A blizzard begins. Daniel finds out from his grandmother that Avery Moore was her best friend that died in the snow, frozen to death and no one remembered her. Daniel realizes that Iris might be right about the ghost, and that he was jealous because his father would not visit him. He gets to Iris’ house to find Iris’ little sister alone. She tells Daniel that Avery took Iris to go swimming. Daniel rushes to the pond to find Iris being drowned by Avery. He saves Iris, and they are guided home by a warm spirit (Daniel’s dad). They find that Avery has kidnapped Iris’ little sister. 

With Daniel’s grandmother’s help, they convince Avery to let Iris’ sister go, and that they will let the whole town remember her. Daniel and Iris do their presentation. Their project is picked by the school cleanup club, and they get news recognition. Many people are able to find lost loved ones with the gravesite being found.

What I Liked:

Iris; She was a rule breaker, but within reason. She never tried to do anything that drew attention to herself in a negative light, and yet everyone always thought she broke the rules. She was often forgotten and so for the ghost to latch on to her because of being forgotten, my heart aches for Iris. She knows how it feels. The poor girl. I’m happy she had the family and friends that she did.

Daniel; This poor boy was still living in the loss of his father. He is a strong boy, and fought for his friend. I hope that he gets only the best in his life for the future, even when he knows how the world will view him.

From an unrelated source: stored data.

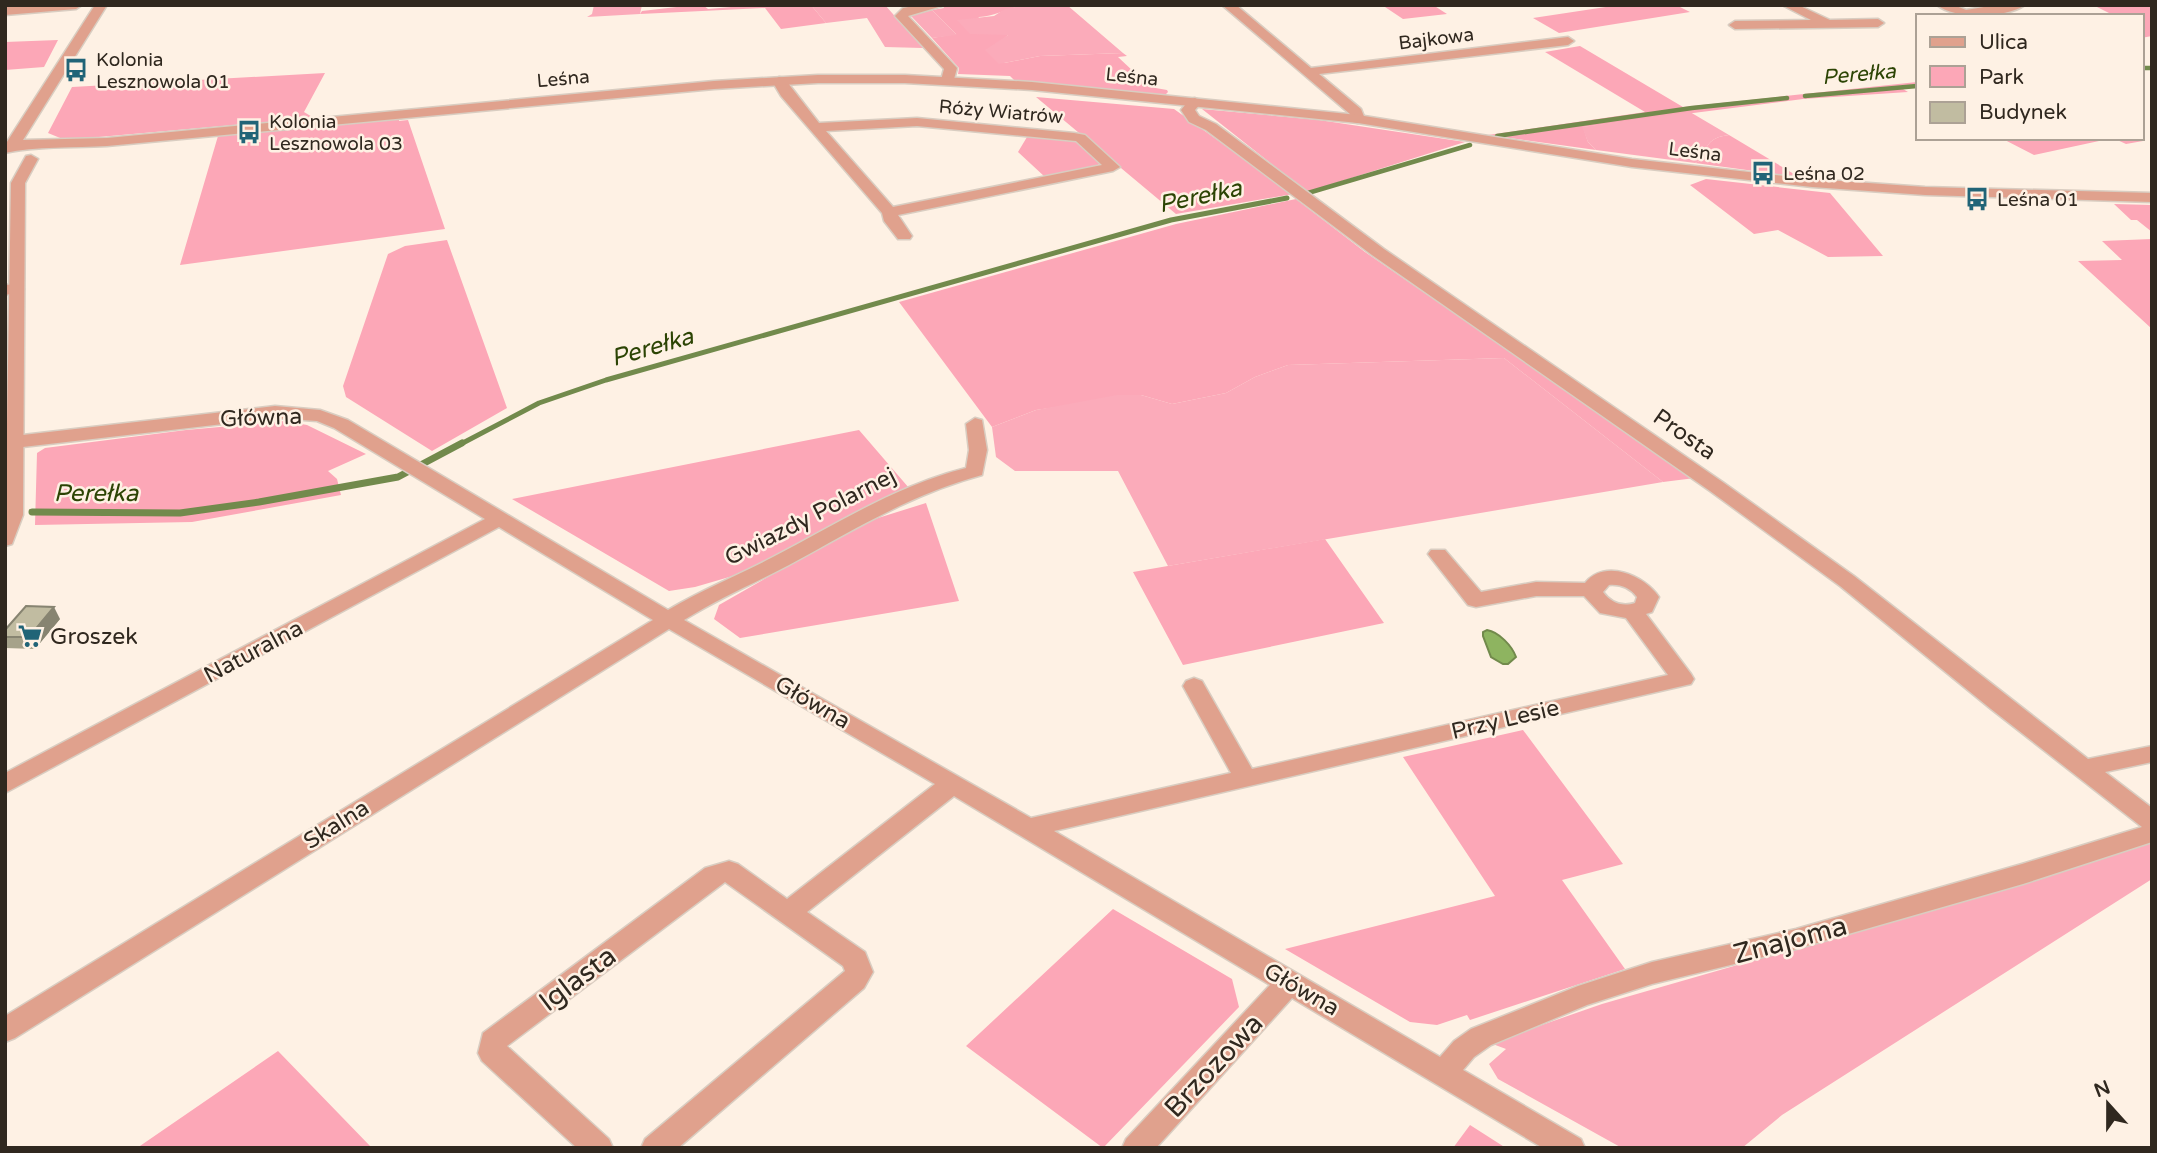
<svg xmlns="http://www.w3.org/2000/svg" width="2157" height="1153" font-family="'Varela Round',sans-serif">
	<style>
		.green { fill: #fca7b7 }
		.forest { fill: #fbabba }
		.water { fill: #8eb460; stroke: #728a4c; stroke-width: 2 }
		.lines { fill: none; stroke-linecap: round; stroke-linejoin: round }
		.stream-far2 { stroke: #728a4c; stroke-width: 4.5 }
		.stream-far1 { stroke: #728a4c; stroke-width: 5 }
		.stream { stroke: #728a4c; stroke-width: 7 }
		.minor-casing { stroke: #d9cdc1; stroke-width: 3 }
		.tertiary-casing { stroke: #d9cdc1; stroke-width: 3 }
		.minor { fill: #e0a18d; fill-rule: evenodd }
		.tertiary { fill: #e0a18d; fill-rule: evenodd }
		.wall { fill: #a6a28a }
		.shaded-wall { fill: #878471 }
		.building { fill: #c1bca1; stroke: #878471; stroke-width: 2 }
		.labels { text-anchor: middle; stroke-width: 5; stroke-linejoin: round; paint-order: stroke }
		.far-street-label { font-size: 19px; fill: #30281f; stroke: #fef1e4 }
		.far-poi-label { font-size: 19px; fill: #30281f; stroke: #fef1e4; text-anchor: start }
		.far-water-label { font-size: 21px; font-style: italic; fill: #2c4404; stroke: #fef1e4 }
		.street-label { font-size: 23px; fill: #30281f; stroke: #fef1e4 }
		.poi-label { font-size: 23px; fill: #30281f; stroke: #fef1e4; text-anchor: start }
		.water-label { font-size: 24px; font-style: italic; fill: #2c4404; stroke: #fef1e4 }
		.near-street-label { font-size: 28px; fill: #30281f; stroke: #fef1e4 }
	</style>
	<rect width="100%" height="100%" fill="#fef1e4"/>
	<path class="green" d="M694,5H703L708,9L754,5H811L826,23L781,29L765,8L640,14L642,11Z
		M942,5H1025C1008,8 996,16 979,17L970,34L1004,33L1008,35L1000,42L1004,63L1040,56L1123,53L1127,56L1118,57L1150,87L1167,90L1168,92L1165,95L1014,80L1010,76L958,74L959,68L932,38L956,34L932,10L944,8Z
		M1382,5H1433L1447,14L1403,19Z
		M1619,5H1676L1690,12L1559,33L1533,18Z
		M2093,5H2152V36L2141,38V16H2115Z
		M58,40L44,67L5,70V42Z
		M1580,46L1683,107L1917,82V87L1903,89L1908,92L1803,99L1583,127L1588,142L1596,150L1488,135L1645,112L1545,52Z
		M325,73L304,112L314,118L65,140L48,133L72,87Z
		M1036,97L1174,109L1293,194L1176,214Z
		M1202,109L1319,120L1465,142L1307,192Z
		M399,118V121L408,120L445,229L180,265L218,136Z
		M1729,135L1799,177L1695,163L1704,159C1705,143 1713,137 1729,135Z
		M1027,137L1078,141L1101,161L1097,167L1045,177L1018,152Z
		M2001,138H2136L2143,141L2126,144L2113,138L2034,155Z
		M1706,179L1830,193L1883,256L1828,257L1778,230L1754,234L1690,185Z
		M1296,199L1365,252L1695,478L1663,482L1504,358L1288,365L1255,377L1226,393L1172,404L1141,395L1036,410L992,427L899,302L1176,224Z
		M2114,204L2152,205V232L2137,220H2131Z
		M2152,239V329L2078,261L2122,260L2102,241Z
		M447,240L507,408L432,451L346,397L343,386L388,254L405,246Z
		M285,421L307,425L366,454L328,471L337,479L341,495L192,522L35,525L37,453L45,448L186,430Z
		M859,430L909,488L743,573L695,587L669,591L512,499Z
		M926,503L959,601L740,638L714,619L719,605L862,523Z
		M1325,539L1384,623L1183,665L1133,572Z
		M1523,730L1623,864L1562,880L1625,969L1470,1020L1467,1015L1437,1025L1410,1022L1285,949L1495,896L1403,757Z
		M1113,909L1232,979L1239,1007L1103,1148L966,1046Z
		M278,1051L372,1148H137Z
		M1470,1125L1506,1148H1453Z"/>
	<path class="forest" d="M594,5H642L640,14L587,17L592,14Z
		M811,5H885L923,48L885,47L867,18L826,23Z
		M1025,5H1067L1123,53L1040,56L999,64L985,50L1008,35L970,34L957,20L994,16L1005,9Z
		M932,10L957,35L932,38L911,16Z
		M1690,112L1729,135C1713,137 1705,143 1704,159L1695,163L1596,150L1588,142L1582,127Z
		M1504,358L1663,482L1168,566L1118,471H1015L996,457L992,427L1036,410L1117,395H1141L1172,404L1226,393L1255,377L1288,365Z
		M2152,837V879L1782,1115L1742,1148H1622L1498,1079L1489,1064L1506,1049L1490,1043L1602,1004L1949,904Z"/>
	<path class="water" d="M1487,630C1499,632 1512,646 1516,657L1508,664H1503L1491,657L1483,636V632Z"/>
	<g class="lines">
		<path class="stream-far2" d="M2141,68H2152
			M1805,96L1917,86
			M1497,136L1692,108L1787,98
			M1308,193L1470,145"/>
		<path class="stream-far1" d="M459,445L539,403L606,380L1171,220L1287,198"/>
		<path class="stream" d="M32,512L180,513L259,502L398,477L462,443"/>
		<g class="minor-casing">
			<path id="minor" d="M30,5H82L76,9L5,15V7Z
				M919,5L942,6L908,16L957,68L953,83H943L941,80L944,69L895,16L903,8Z
				M1222,5H1236L1311,68L1568,37L1574,41L1568,45L1319,74L1361,109L1365,119L1358,123L1353,122L1350,114Z
				M1782,5H1798L1830,20L1878,19L1884,23L1878,27L1735,29L1729,25L1735,21L1811,20Z
				M1937,5H1954L1966,10L1996,5H2025C2006,18 1956,20 1937,5Z
				M779,77L784,78L819,123L917,118L1074,133L1085,135L1120,167L1113,171L898,215L912,236L910,239H898L884,221L882,213L781,96L772,81ZM917,126L1076,141L1102,165L893,207L826,131Z
				M1195,98L1202,102L1195,110L1199,116L1216,124L1384,249L1724,483L1854,576L2088,759L2152,746V762L2105,772L2152,808V842L2023,884L1796,949L1652,984L1587,1005L1491,1045L1474,1057L1463,1070L1581,1139L1585,1148H1543L1292,998L1156,1148H1122L1126,1139L1270,985L954,796L807,912L865,952L873,972L864,988L678,1148H641L645,1139L845,971L843,966L725,882L507,1046L609,1139L613,1148H577L482,1061L478,1053L483,1033L705,868L729,861L738,864L787,899L935,784L669,629L15,1038L5,1042V1016L653,620L499,527L5,793V773L485,519L334,428L317,421L275,418L14,448L5,443L7,438L14,436L275,406L320,410L348,420L668,610C703,589 737,576 773,557C837,524 895,486 966,468L969,450L966,424L975,418L982,420L987,450L982,475C911,494 852,531 789,565C753,584 719,598 684,620L1031,818L1231,773L1183,686L1186,681L1194,678L1202,681L1252,769L1668,675L1626,618L1600,613L1584,596H1536L1476,607L1468,605L1428,554L1431,550H1445L1481,592L1536,582L1585,583C1605,558 1645,576 1659,597L1652,612L1646,614L1691,674L1694,679L1691,684L1054,831L1440,1057L1454,1041L1471,1029L1578,986L1652,962L1796,929L2022,864L2142,827L1991,709L1840,586L1710,491L1372,255L1206,130L1189,122L1181,110L1190,99ZM1609,585C1621,584 1630,588 1637,597L1635,603C1622,607 1611,603 1603,592Z
				M16,284L24,289L22,292L5,295V285Z"/>
		</g>
		<g class="tertiary-casing">
			<path id="tertiary" d="M95,5H107L23,140L107,138L714,81L818,75H905L1032,82L1358,115L1632,159L1812,179L1925,187L2152,193V202L1925,195L1812,187L1632,167L1358,123L1032,90L905,83H818L714,89L107,146C75,148 35,146 5,153V145Z
				M31,155L38,159L25,183L23,515L12,544L5,546L11,183L26,156Z"/>
		</g>
		<use href="#minor" class="minor"/>
		<use href="#tertiary" class="tertiary"/>
	</g>
	<path class="wall" d="M60,619L35,649L5,648V630Z"/>
	<path class="shaded-wall" d="M54,607L60,619L35,649L29,637Z"/>
	<path class="building" d="M26,606L54,607L29,637H5V630Z"/>
	<defs>
		<g id="bus-bare" transform="scale(1.89)"><path d="M-5-6H5V4H4V6H2V4H-2V6H-4V4H-5ZM-3.5-4V0h7V-4ZM-3.5 1.2v1.5H-2V1.2ZM2 1.2v1.5H3.5V1.2Z" fill="#216477" stroke="#fef1e4" stroke-width="2.5" paint-order="stroke"/></g>
		<g id="supermarket-bare" transform="scale(1.89)"><path d="M-6-5.5h2.5l.6 2H6L4.5 2H-2.5L-4.4-4H-6ZM-1.5 3.2a1.3 1.3 0 1 0 .1 0ZM3 3.2a1.3 1.3 0 1 0 .1 0Z" fill="#216477" stroke="#fef1e4" stroke-width="2.5" paint-order="stroke"/></g>
	</defs>
	<g fill-rule="evenodd">
		<use href="#bus-bare" x="76" y="70"/>
		<use href="#bus-bare" x="249" y="132"/>
		<use href="#bus-bare" x="1763" y="173"/>
		<use href="#bus-bare" x="1977" y="199"/>
		<use href="#supermarket-bare" x="30" y="636"/>
	</g>
	<g class="labels">
		<g class="far-street-label">
			<text transform="translate(1436 38) rotate(-7)" y="7">Bajkowa</text>
			<text transform="translate(1132 76) rotate(6)" y="7">Leśna</text>
			<text transform="translate(563 78) rotate(-5)" y="7">Leśna</text>
			<text transform="translate(1001 111) rotate(5)" y="7">Róży Wiatrów</text>
			<text transform="translate(1695 151) rotate(7)" y="7">Leśna</text>
		</g>
		<g class="far-poi-label">
			<text x="96" y="66">Kolonia<tspan x="96" dy="22">Lesznowola 01</tspan></text>
			<text x="269" y="128">Kolonia<tspan x="269" dy="22">Lesznowola 03</tspan></text>
			<text x="1783" y="180">Leśna 02</text>
			<text x="1997" y="206">Leśna 01</text>
		</g>
		<g class="far-water-label">
			<text transform="translate(1859 74) rotate(-5)" y="7">Perełka</text>
		</g>
		<g class="street-label">
			<text transform="translate(261 417) rotate(-2)" y="8">Główna</text>
			<text transform="translate(1685 434) rotate(35)" y="8">Prosta</text>
			<text transform="translate(810 516) rotate(-27)" y="8">Gwiazdy Polarnej</text>
			<text transform="translate(253 651) rotate(-28)" y="8">Naturalna</text>
			<text transform="translate(813 702) rotate(30)" y="8">Główna</text>
			<text transform="translate(1505 719) rotate(-13)" y="8">Przy Lesie</text>
			<text transform="translate(336 824) rotate(-32)" y="8">Skalna</text>
			<text transform="translate(1302 989) rotate(30)" y="8">Główna</text>
		</g>
		<g class="poi-label">
			<text x="50" y="644">Groszek</text>
		</g>
		<g class="water-label">
			<text transform="translate(1200 196) rotate(-12)" y="8">Perełka</text>
			<text transform="translate(652 347) rotate(-16)" y="8">Perełka</text>
			<text x="96" y="501">Perełka</text>
		</g>
		<g class="near-street-label">
			<text transform="translate(1790 939) rotate(-15)" y="10">Znajoma</text>
			<text transform="translate(577 978) rotate(-37)" y="10">Iglasta</text>
			<text transform="translate(1213 1065) rotate(-47)" y="10">Brzozowa</text>
		</g>
	</g>
	<rect width="2157" height="1153" fill="none" stroke="#30281f" stroke-width="14"/>
	<rect x="1916" y="14" width="228" height="126" fill="#fef1e4" stroke="#aca195" stroke-width="2"/>
	<rect x="1930" y="37" width="35" height="10" fill="#e0a18d" stroke="#aca195" stroke-width="2"/>
	<text x="1979" y="49" font-size="21" fill="#30281f">Ulica</text>
	<rect x="1930" y="66" width="35" height="21" fill="#fca7b7" stroke="#aca195" stroke-width="2"/>
	<text x="1979" y="84" font-size="21" fill="#30281f">Park</text>
	<rect x="1930" y="102" width="35" height="21" fill="#c1bca1" stroke="#aca195" stroke-width="2"/>
	<text x="1979" y="119" font-size="21" fill="#30281f">Budynek</text>
	<g transform="translate(2108 1104) rotate(339)" stroke="#fef1e4" stroke-width="5" paint-order="stroke">
	<path d="M0-5L12 26L0 18L-12 26Z" fill="#30281f"/>
	<text y="-10" font-size="19" font-weight="bold" text-anchor="middle" fill="#30281f">N</text>
	</g>
</svg>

Family members; What a strong family connection they have. Daniel’s and Iris’ families are close, and that means something to me. They will support each other always. 

Ghosts; Avery was a vengeful spirit, having been so cold for so long, but Cecil (Danil’s father) was an angel of sorts. Avery was scary, but also sympathetic, the poor girl. 

Microaggressions; This, I was not prepared for. The microaggressions of being “forgotten” for school things like pictures or award shows. The ones of Heather, Iris’ classmate, and their teacher only ever hearing when Iris raised her voice. The policeman stopping Daniel in a storm and accusing Daniel of being a potential trespasser, when Daniel was about to ask for the policeman’s help. All of it. I was not prepared and I should have been, because it is real. I think these things made the book all that more real, and in that way all that more scary. Regardless of the ghosts.

What I Would Have Liked or Changed:

I would have liked a bit more horror, but for a middle grade novel it is scary.

Rating: 4/5

Notable Quotes:

My notes that I was collecting them got drenched with tea, so… I can’t decipher. Sorry. I really should not read at work but no one can stop me.